The royalties from the publications helped supplement the family’s income while writing also gave the Buffs a chance to share their appreciation for nature and humanity. So successful had the pair become that after writing more books, they accepted an invitation to attend the 29th annual International Association of Poets, Playwrights, Editors, Essayists, and Novelists Congress in Tokyo in 1957. Buff was enthralled with Japan's people, culture and geography, and he completed a series of paintings documenting his experience.
THE LATER YEARS: BANDS OF COLOR, 1960 - 1975
During the last quarter century of his life, following the Second World War, Buff enjoyed his work and family. Although serious and focused, Buff had a generous heart for those close to him. He spent many casual evenings enjoying food and conversation with family and friends, and many mornings and afternoons painting in his studio. So engrained would Buff become in his work that his grandson, who affectionately called him “Gaga”, oftentimes had to lure him out of his studio to take a break for lunch. Through hard work and discipline, Buff had achieved his childhood dream to paint full time.

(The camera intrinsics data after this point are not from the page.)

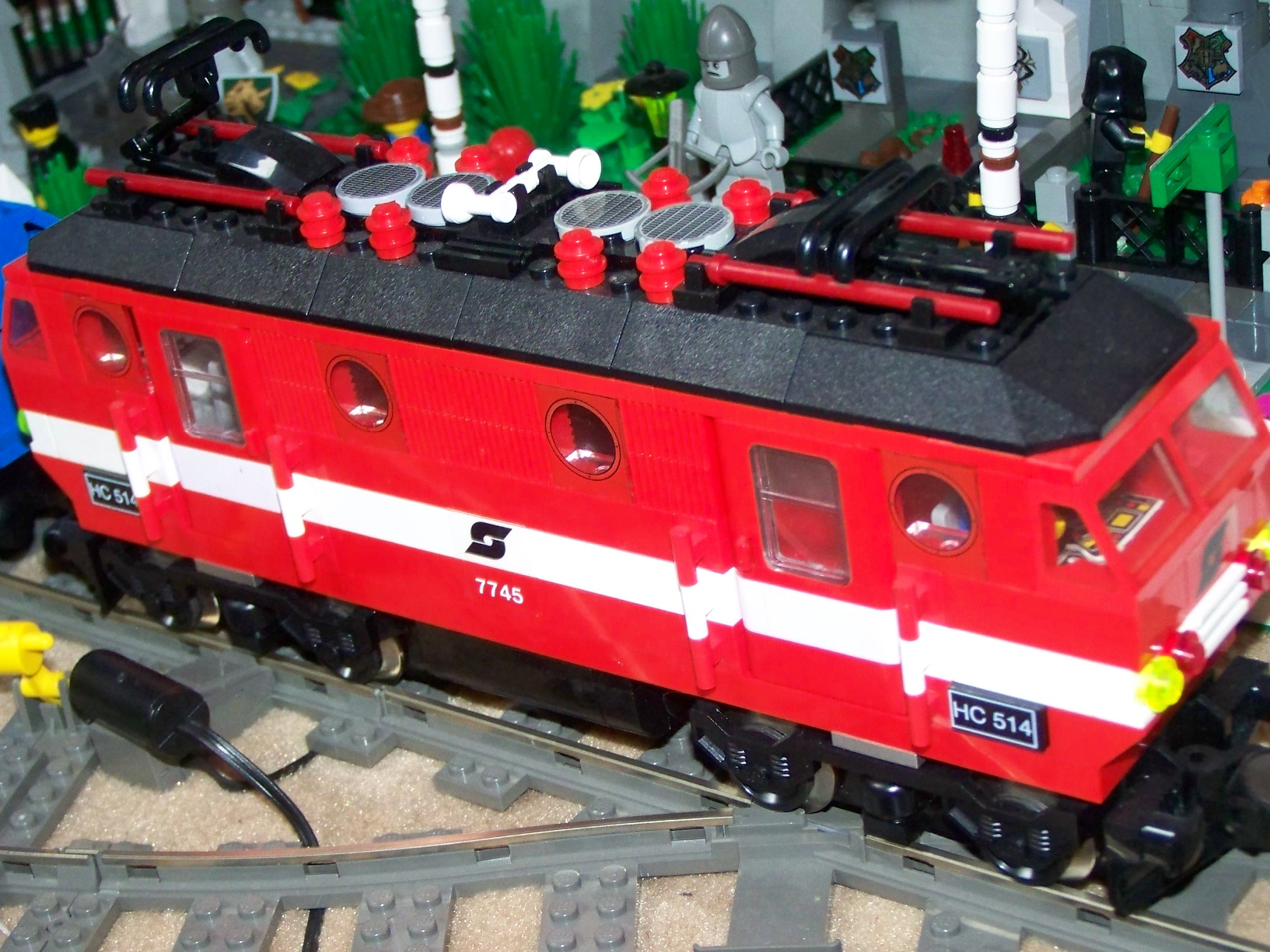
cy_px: 544
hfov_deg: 26.3
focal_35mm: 74
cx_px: 610
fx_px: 2715
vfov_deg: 19.9
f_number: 3.2
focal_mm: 9.8
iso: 200
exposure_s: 1/30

Buff’s later paintings continued to genuinely convey nature’s grandeur, weight, and intensity. The magnificent blue sky juxtaposed with its complimentary color orange consistently fascinated him. At the same time, his work evolved. Buff eliminated details and instead painted with thicker brush strokes creating broad color bands and basic interlocking shapes. Buff’s later work brings to mind his early oil experiments where he explored various color and area arrangements. For Buff, a shape’s visual strength and a color’s emotional and intellectual energy took precedence over all other concerns.
Member: California Art Club.
Exhibited: California Art Club, 1920-30; Painters and Sculptors of Los Angeles, 1920-37; Los Angeles County Museum of Art, 1923, 1929, 1937, 1940; San Diego Museum of Art, 1925; Modern Art Worksers, 1926; Stendahl Galleries, Los Angeles, 1927, 1934; Carmelita House, Los Angeles, 1927; Oakland Art Gallery, 1932; Golden Gate International Exposition, San Francisco, 1939, Commonwealth Club, Los Angeles, 1950.

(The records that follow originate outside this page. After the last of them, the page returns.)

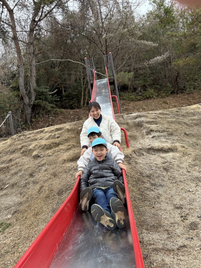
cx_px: 100
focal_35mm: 26
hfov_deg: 53.1
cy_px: 134
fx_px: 201
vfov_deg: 67.3
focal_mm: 5.96
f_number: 1.6
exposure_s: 1/422
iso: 64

Works held: British Museum, London, England; California Palace of the Legion of Honor, San Francisco; Detroit Institute of Art, MI; Los Angeles County Museum of Art; Los Angeles Public Library; Metropolitan Museum of Art, NY; Museum of Fine Arts, Boston, MA; National Museum of American Art, Washington, DC; Orange County Museum of Art, Newport Beach; San Diego Museum of Art.
Murals: Guarantee Building and Loan Association of Los Angeles; Mormon Church, Huntington Park; Phoenix National Bank, AZ; Southern California Edison Building, Los Angeles; William Penn Hotel, Whittier.
Sources:
Buff, Libby and George Stern. The Art and Life of Conrad Buff. 2000.
Hughes, Edan M. Artists In California 1786-1940. 3rd ed. Vol. 1. Sacramento: Crocker, Art Museum, 2002. N. pag. 2 vols. Print.